30 May 2010

Copies of Christensen Diaries Donated to BDC

Latest update: 14 December 2021 - gmc

We are always on the look-out for materials related to the history, culture and environment of the area once known as "Beaufort District."

Sometimes I hear about interesting materials. Sometimes generous people contact us out of the blue to offer us materials. This is what happened in the case of what became our first digital collection, Phosphate, Farms and Family: The Donner Collection. Luckily, it happened again late last year when a California based branch of a local family contacted us with their family treasure, a trove of diaries. 

Fredrick Holmes Christensen, 1877-1944, was a Beaufort born businessman with lumber, hardware, petroleum, real estate, automobile and truck farming interests here. From 1893 to 1944 he kept an almost daily diary. 

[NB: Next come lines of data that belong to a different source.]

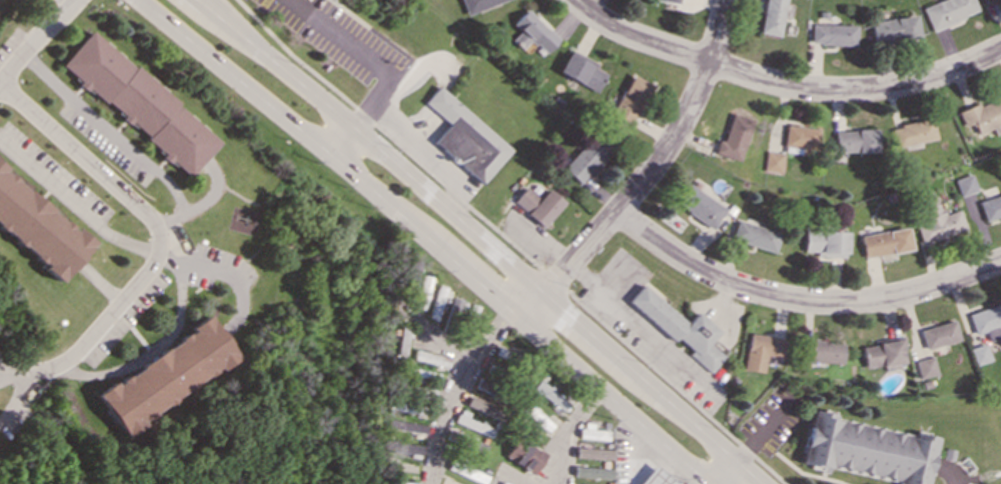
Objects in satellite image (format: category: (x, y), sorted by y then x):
building: (671, 1)
building: (993, 1)
building: (476, 4)
building: (947, 11)
building: (770, 17)
building: (893, 29)
building: (532, 32)
building: (831, 33)
road: (35, 40)
road: (367, 55)
building: (581, 71)
road: (781, 84)
building: (629, 99)
building: (138, 103)
building: (981, 115)
road: (108, 130)
building: (911, 132)
road: (387, 135)
building: (465, 137)
building: (732, 137)
building: (797, 139)
building: (854, 140)
road: (343, 142)
road: (425, 151)
building: (585, 158)
building: (771, 162)
road: (646, 175)
building: (965, 185)
road: (74, 204)
building: (537, 204)
road: (195, 206)
building: (698, 206)
building: (990, 207)
building: (936, 222)
building: (39, 228)
building: (752, 235)
road: (425, 238)
road: (480, 239)
road: (159, 241)
building: (884, 242)
building: (824, 243)
road: (233, 279)
road: (552, 280)
building: (423, 291)
road: (799, 300)
building: (437, 302)
building: (456, 305)
building: (986, 320)
road: (640, 327)
building: (678, 327)
building: (938, 334)
road: (440, 336)
road: (492, 338)
building: (403, 340)
road: (160, 344)
building: (759, 350)
building: (822, 351)
building: (881, 352)
building: (979, 353)
building: (431, 358)
building: (924, 367)
building: (423, 373)
building: (166, 374)
road: (5, 375)
road: (674, 388)
building: (550, 395)
building: (403, 405)
building: (481, 406)
building: (535, 417)
road: (442, 420)
building: (472, 423)
building: (405, 425)
building: (591, 431)
road: (567, 432)
building: (403, 447)
building: (865, 449)
building: (591, 453)
building: (524, 455)
building: (591, 472)
road: (509, 473)
road: (727, 473)
building: (654, 477)
building: (401, 482)
building: (503, 483)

Erik Christensen, a grandson of the diarist Frederik Holmes Christensen (1877 - 1944), and Erik's wife, Catherine, generously offered the Beaufort District Collection a 12 bound volume set of photocopies of his grandfather's diaries. F.H. Christensen wrote a series of manuscript diaries that are now preserved by the South Caroliniana Library, University of South Carolina. USC distributed a set of bound photocopies for each child and grandchild of the diarist in 1986. 

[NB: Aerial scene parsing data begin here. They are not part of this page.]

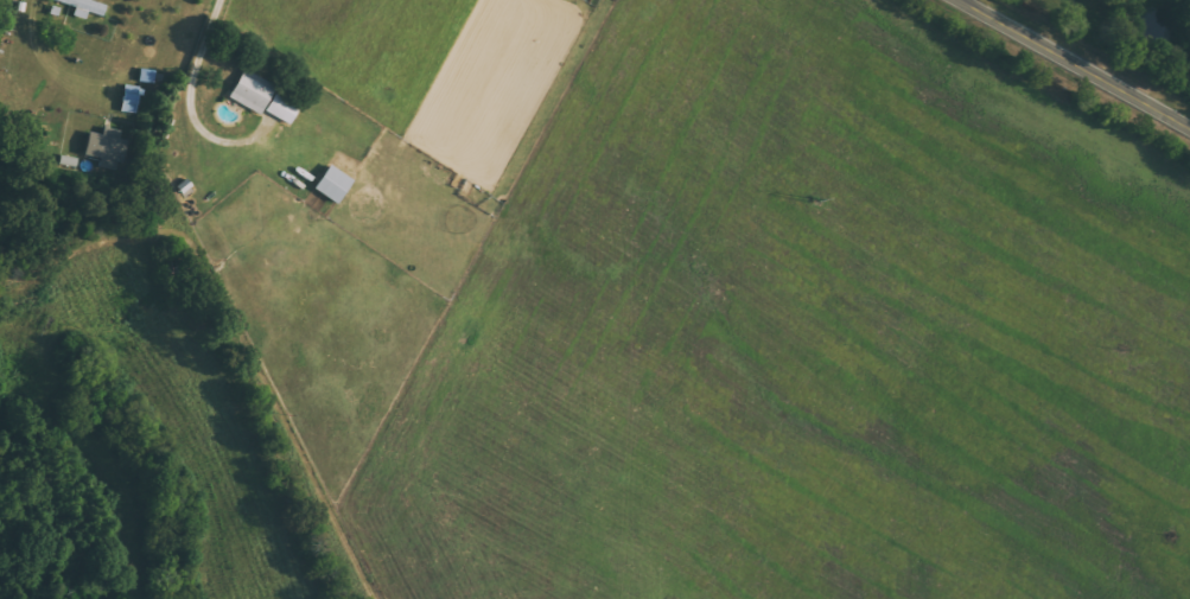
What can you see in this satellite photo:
building: (81, 8)
road: (1082, 60)
building: (248, 94)
building: (126, 100)
building: (278, 111)
building: (101, 146)
building: (329, 185)
power tower: (810, 199)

Our interest is strongest in the content or substance of the historical information provided. The topics Mr. Christensen wrote about most definitely fall within our collection development policy. Therefore, I was delighted when Mr. and Mrs. Erik Christensen extended the privilege of "First Refusal" of the bound photocopies that her husband had received to the BDC.

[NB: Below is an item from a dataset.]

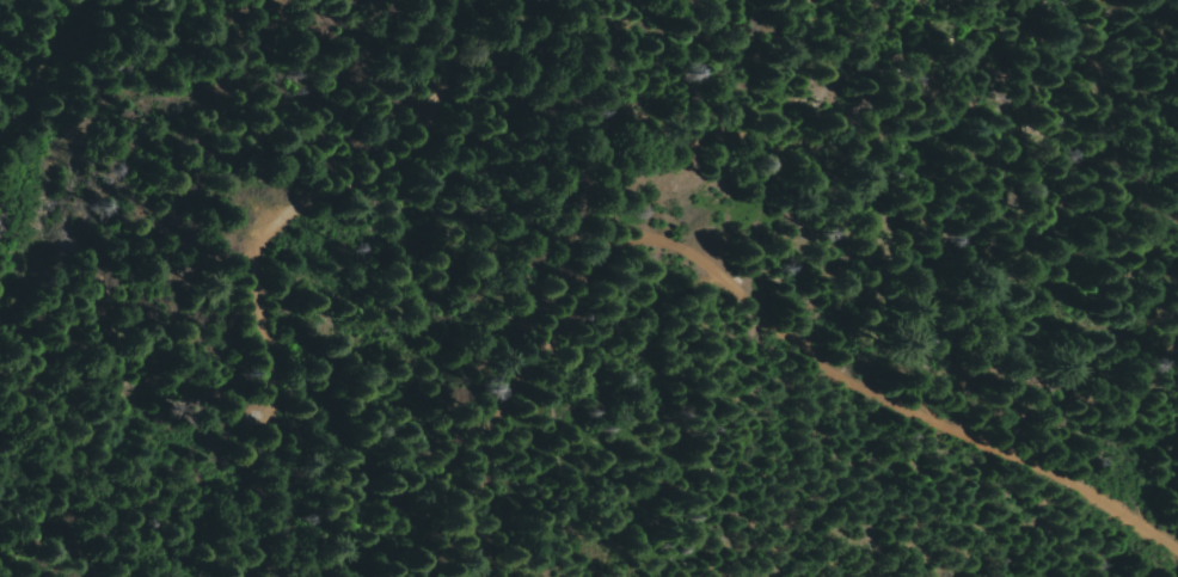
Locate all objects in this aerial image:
road: (1124, 1)
road: (65, 161)
road: (239, 243)
road: (747, 312)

Because of their generosity, we don't have to drive all the way to Columbia to read about Mr. Christensen's observations of the people, places, and events living or going on in Beaufort for more than half a century beginning 117 years ago. 

All the paperwork being signed, the Technical Services department work done, the 12 volumes are now available within the BDC for research by our customers. You can visit the BDC during our regular hours of operation and read to your heart's content. The volumes often include a daily entry on political, social, and economic life in Beaufort during the period 1893 - 1944. Here's what Mr. Fred wrote 67 years ago today:
Sunday, May 30 [1943] Decoration day will be celebrated this year tomorrow the 31st. Nevertheless Helen, Frederik and I went over to the church yard with flowers today and decorated father and Mother's lots. In the afternoon I went to the wharf and witnessed the colored exercises for those lost at sea. Tuesday I acted as pall bearer at the funeral of Mrs. Chas. Griffin once Miss Crocker. She has lived in Charleston for years. Also Major Elliott Chas. P. Elliott who could remember being taken out of Beaufort across the Whalebranch Ferry in a wagon when his family and the rest of the Whites evacuated Beaufort on the approach of the Federal fleet in the last war when he was a small boy, died the first of the week. As was his habit he had taken provisions in his boat and gone but for a couple of days fishing. As he did not return search was made for him. His body, partly covered by water was found in the marsh. Eighty-six years old his sight was poor. Perhaps he left his boat and was unable to find it. Perhaps he had a heart attack. 
We rely on the kindness, generosity and goodness of people interested in preserving significant local historical materials to grow the archives part of the BDC. Many times, we accept your material, graciously and with gratitude. However, there are several reasons why we might not accept your offered materials. Sometimes the material falls outside our collection development policy -- in which case we try to refer you to a more appropriate repository for your material. Sometimes we already have a copy. Sometimes the material is too damaged. When we decline your material, I hope that we do so with graciousness and that you feel our gratitude for the offer. 

Bottom line: Letting me have first dibs for the Library's Forever Collection, the BDC, is the best gift anyone can give us. 

Please consider looking through your "stuff" for potential local history treasures for the Library. If you have a material that you would be willing to donate to the BDC, please contact me by telephone at 843-255-6468 or by e-mail at bdc@bcgov.net so we can talk. 

Thank you very much, Mr. and Mrs. Erik Christensen, for generously sharing your family's history with us in order that we might better share and understand Beaufort's past. You can join Erik and Catherine Christensen and Chris, Christopher, and Ann Donner in the ranks of the generous donors of materials to the BDC. Please look through your "stuff" and consider the BDC as the first place you would like to see the materials cared for now and into the future. Remember: Only you can help the BDC "Bring the Past to the Present."

Note: The photograph of F.H. Christensen is used by courtesy of Anne Christensen Pollitzer.